### Source records
######
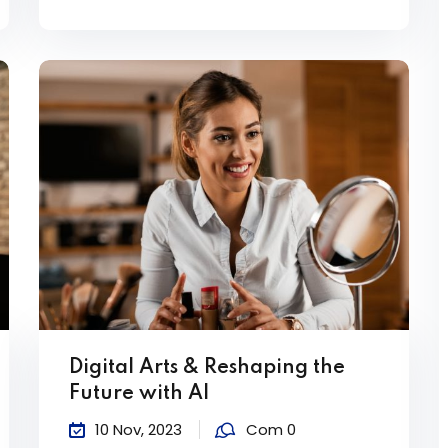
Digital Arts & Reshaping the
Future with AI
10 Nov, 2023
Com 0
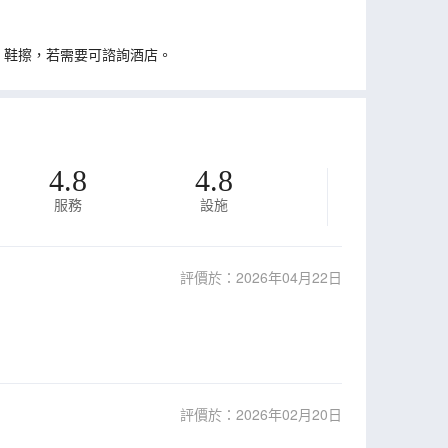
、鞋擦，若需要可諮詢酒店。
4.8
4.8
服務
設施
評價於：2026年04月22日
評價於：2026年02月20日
######
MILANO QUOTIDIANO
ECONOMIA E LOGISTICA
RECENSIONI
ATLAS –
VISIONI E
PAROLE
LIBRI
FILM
######
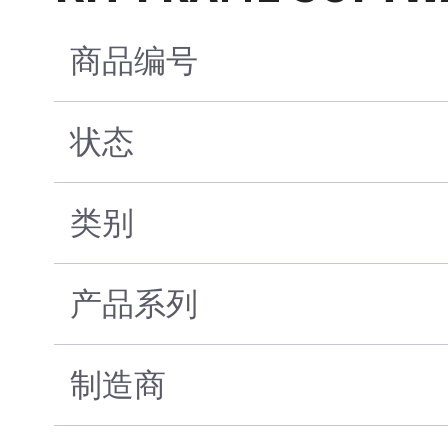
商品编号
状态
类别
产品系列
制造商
######
### Aim of the task
Reproduce word for word the lines from the one containing "Digital Arts & Reshaping the" through the one containing "評價於：2026年02月20日", including both. Leave out the pictures.

### Result below
Digital Arts & Reshaping the
Future with AI
10 Nov, 2023
Com 0
、鞋擦，若需要可諮詢酒店。
4.8
4.8
服務
設施
評價於：2026年04月22日
評價於：2026年02月20日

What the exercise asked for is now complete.